Memoirs Found in a Bathtub
- First edition
- Author: Stanisław Lem
- Original title: Pamiętnik znaleziony w wannie
- Translator: Michael Kandel and Christine Rose
- Cover artist: Daniel Mróz
- Language: Polish
- Genre: social science fiction, satire, dystopian, political fiction
- Publisher: Wydawnictwo Literackie
- Publication date: 1961
- Publication place: Poland
- Published in English: 1973
- ISBN: 0-15-658585-5
- OCLC: 12722996
- Dewey Decimal: 891.8/537 19
- LC Class: PG7158.L39 P313 1986

= Memoirs Found in a Bathtub =

1961 science fiction novel written by the Polish writer Stanisław Lem

Memoirs Found in a Bathtub (a literal translation of the original Polish-language title: Pamiętnik znaleziony w wannie) is a science fiction novel by Polish writer Stanisław Lem, first published in 1961. It was first published in English in 1973; a second edition was published in 1986.

==Plot summary==
Memoirs Found in a Bathtub starts with the finding of a diary in the distant future. The introduction dwells on the difficulties of historical research on the fictional 'Neogene Era', "the period of the heyday of the pre-Chaotic culture, which preceded the Great Decomposition". "Great Decomposition" refers to the apocalyptic event of "papyrolysis", decomposition of all paper on the planet in the pre-information-technology era, causing all records and money to turn into dust––the end of the "epoch of papycracy".
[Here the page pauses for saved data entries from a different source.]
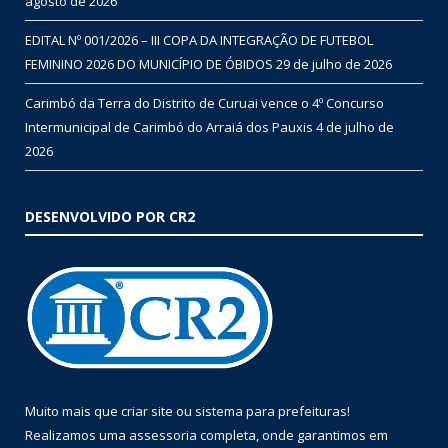
agosto de 2026
EDITAL Nº 001/2026 – III COPA DA INTEGRAÇÃO DE FUTEBOL
FEMININO 2026 DO MUNICÍPIO DE ÓBIDOS
29 de julho de 2026
Carimbó da Terra do Distrito de Curuai vence o 4º Concurso
Intermunicipal de Carimbó do Arraiá dos Pauxis
4 de julho de
2026
DESENVOLVIDO POR CR2
Muito mais que
criar site
ou
sistema para prefeituras
!
Realizamos uma
assessoria
completa, onde garantimos em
The diary, known as the 'Notes of a Man from the Neogene', was found in the lava-filled ruins of Third Pentagon within the territory of the disappeared state of Ammer-Ka. Previously, little was known about the hypothetical 'Last Pentagon'. One researcher suggested that Pentagon was a kind of military brain, the center in charge of maintaining the faith of Cap-i-Taal, dominant in Ammer-Ka in the period of U-S. This was confirmed by the finding of the diary, supposedly of an agent trapped deep within the subterranean bowels of the vast Third Pentagon, although the authenticity and authorship of the document were questioned by some researchers.
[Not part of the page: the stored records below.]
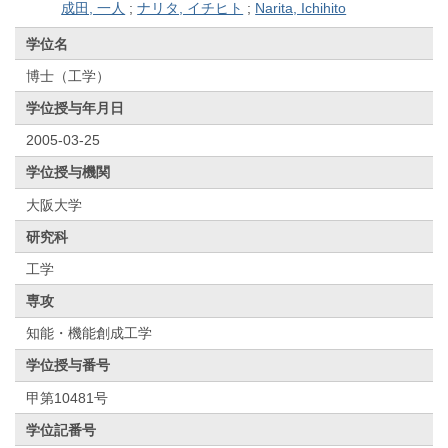
成田, 一人
;
ナリタ, イチヒト
;
Narita, Ichihito
学位名
博士（工学）
学位授与年月日
2005-03-25
学位授与機関
大阪大学
研究科
工学
専攻
知能・機能創成工学
学位授与番号
甲第10481号
学位記番号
The rest of the book is the diary itself. In a Kafkaesque maelstrom of terrifying bureaucratic confusion and utter insanity, the agent attempts to follow his mission directives, conducting on-the-spot investigations: "Verify. Search. Destroy. Incite. Inform. Over and out. On the nth day nth hour sector n subsector n rendezvous with N." The narrator inhabits a paranoid dystopia where nothing is as it seems, chaos seems to rule all events, and everyone is deeply suspicious of everyone else.

==Commentary==
Theodore Sturgeon described Memoirs Found in a Bathtub as "A well-wrought nightmare indeed."
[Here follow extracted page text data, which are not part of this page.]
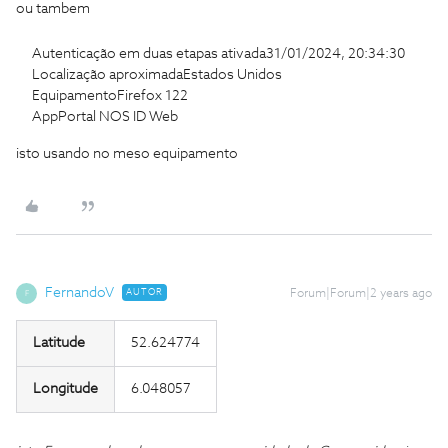
ou tambem
Autenticação em duas etapas ativada31/01/2024, 20:34:30
Localização aproximadaEstados Unidos
EquipamentoFirefox 122
AppPortal NOS ID Web
isto usando no meso equipamento
FernandoV
AUTOR
Forum|Forum|2 years ago
F
Latitude
52.624774
Longitude
6.048057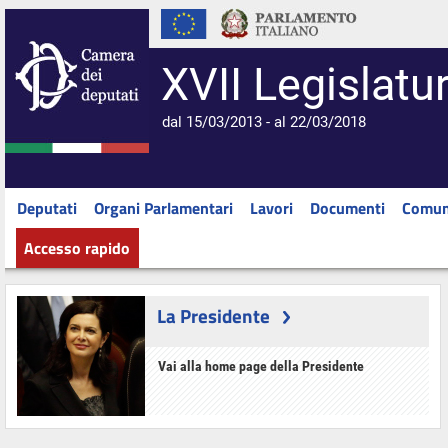
XVII Legislatu
dal 15/03/2013 - al 22/03/2018
Deputati
Organi Parlamentari
Lavori
Documenti
Comun
Accesso rapido
La Presidente
Vai alla home page della Presidente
Lem himself describes the book as a "combination of grim weirdness with humor". He writes that the novel goes beyond casual political satire: it puts forth the "totalization of the notion of intentionality". Explaining the concept, he writes that everything which humans perceive may be interpreted by them as a message, and that a number of "-isms" are based on interpreting the whole Universe as a message to its inhabitants. This interpretation may be exploited for political purposes and then run amok beyond their intentions.

The title alludes to Jan Potocki's novel The Manuscript Found in Saragossa.